Analysis of Mitochondrial Metabolism in Cancer Cells by Combining Hyperpolarization and Isotopomer Analysis
Crystal E. Harrison^1,2, Ralph J. DeBerardinis^3,4, Ashish K. Jindal¹, Chendong Yang³, A Dean Sherry^1,5, Craig R. Malloy^1,6
1Advanced Imaging Research Center, UT Southwestern, Dallas, TX, United States; ²Physics, UT Dallas, Richardson, TX, United States; ³Pediatrics, UT Southwestern, Dallas, TX, United States; ⁴McDermott Center for Human Growth and Development, UT Southwestern, Dallas, TX, United States; ⁵Chemistry, UT Dallas, Richardson, TX, United States; ⁶Veterans Affairs, NorthTexas Health Care System, Dallas, TX, United States

While most research in cancer metabolism has focused on lactate formation (the Warburg effect), less is known about the mitochondrial pathways utilized during cell growth.  Hyperpolarized [1-13C]-pyruvate provides insight into both the Warburg effect and mitochondrial metabolism, including activity of pyruvate dehydrogenase (PDH) and pyruvate carboxylase (PC).  To combine the sensitivity of hyperpolarization with the precision of isotopomer analysis, we pre-incubated glioblastoma cells with [3-13C]-pyruvate prior to a short incubation with hyperpolarized [1-13C]-pyruvate.  Using this technique, we observed real-time accumulation of hyperpolarized, 13C-labeled lactate and bicarbonate, and determined that the latter arose from the direct activity of PDH.

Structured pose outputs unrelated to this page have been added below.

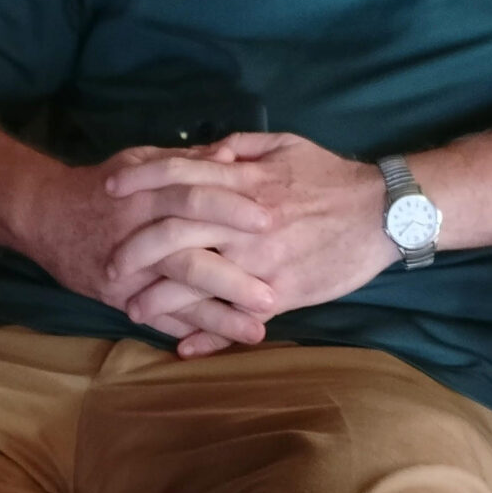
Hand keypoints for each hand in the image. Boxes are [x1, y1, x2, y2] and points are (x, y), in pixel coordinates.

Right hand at [13, 147, 276, 350]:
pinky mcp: (117, 297)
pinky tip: (222, 344)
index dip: (232, 210)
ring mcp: (127, 272)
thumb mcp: (141, 161)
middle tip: (273, 295)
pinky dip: (188, 332)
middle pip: (189, 258)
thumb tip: (232, 156)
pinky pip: (157, 318)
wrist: (42, 214)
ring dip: (218, 317)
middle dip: (232, 279)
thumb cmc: (104, 185)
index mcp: (148, 195)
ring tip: (258, 331)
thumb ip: (187, 162)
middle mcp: (138, 236)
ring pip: (175, 297)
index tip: (270, 221)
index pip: (194, 199)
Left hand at [105, 132, 396, 351]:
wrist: (383, 213)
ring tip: (131, 309)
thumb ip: (243, 146)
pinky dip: (206, 333)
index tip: (109, 187)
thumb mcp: (287, 146)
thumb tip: (209, 150)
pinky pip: (234, 316)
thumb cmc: (333, 178)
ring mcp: (259, 261)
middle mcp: (244, 221)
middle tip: (108, 264)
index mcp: (244, 180)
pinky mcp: (281, 294)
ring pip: (194, 279)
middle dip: (133, 249)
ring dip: (158, 297)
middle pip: (172, 231)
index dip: (139, 178)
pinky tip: (180, 346)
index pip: (178, 174)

Investigating the Metabolic Effects of Heart Failure Progression In Vivo Using Hyperpolarized Magnetic Resonance
Helen Jennifer Atherton¹, Michael S. Dodd¹, Carolyn A. Carr¹, Daniel J. Stuckey¹, Kieran Clarke¹, George K. Radda¹, Damian J. Tyler^1
1Physiology, Anatomy and Genetics, University of Oxford, Oxford, Oxfordshire, United Kingdom

Using hyperpolarized magnetic resonance spectroscopy (MRS), we determined in vivo the temporal metabolic changes associated with heart failure progression post myocardial infarction (MI). Two weeks post MI, PDH flux was equivalent in failing and control hearts. In contrast levels of [1-¹³C]citrate, [1-¹³C]acetyl carnitine and [5-¹³C]glutamate were reduced in infarcted hearts reflecting a perturbation in Krebs cycle metabolism. Reduced [1-¹³C]lactate was also observed post MI indicating decreased glucose uptake and/or glycolysis. This study highlights the importance of assessing metabolism at multiple time points in vivo, and demonstrates the potential of hyperpolarized MRS for investigating the metabolic effects of progressive diseases.

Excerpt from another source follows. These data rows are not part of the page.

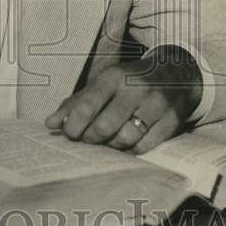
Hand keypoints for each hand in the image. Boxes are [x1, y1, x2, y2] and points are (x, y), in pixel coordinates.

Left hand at [45, 48, 202, 153]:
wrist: (175, 74)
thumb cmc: (129, 82)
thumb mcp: (102, 84)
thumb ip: (75, 103)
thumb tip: (51, 124)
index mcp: (114, 76)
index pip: (88, 103)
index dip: (74, 124)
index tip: (68, 134)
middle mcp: (136, 88)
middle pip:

Indirect Detection of Enzymatic Processes by Hyperpolarized NMR: Temporal Information, Enhanced Spectral Resolution and Slow Spin Relaxation
Talia Harris¹, Patrick Giraudeau¹, Lucio Frydman^1
1Chemical Physics, Weizmann Institute of Science, Rehovot, Israel

The outstanding sensitivity arising from ex situ DNP has triggered high expectations concerning the in vivo monitoring of metabolism and disease. So far such gains have materialized for experiments focusing on low-γ nuclei, whose relatively long T₁s enables them to withstand the transfer from the cryogenic hyperpolarizer to the reacting centers of interest. This study demonstrates that, when suitably merged with spatially-encoded methods, also indirectly-detected ¹H NMR spectroscopy can be exploited in time-resolved hyperpolarized analyses. The principles and opportunities opened by this approach are exemplified by Choline’s phosphorylation by Choline Kinase, and by Acetylcholine’s hydrolization by Acetylcholine Esterase.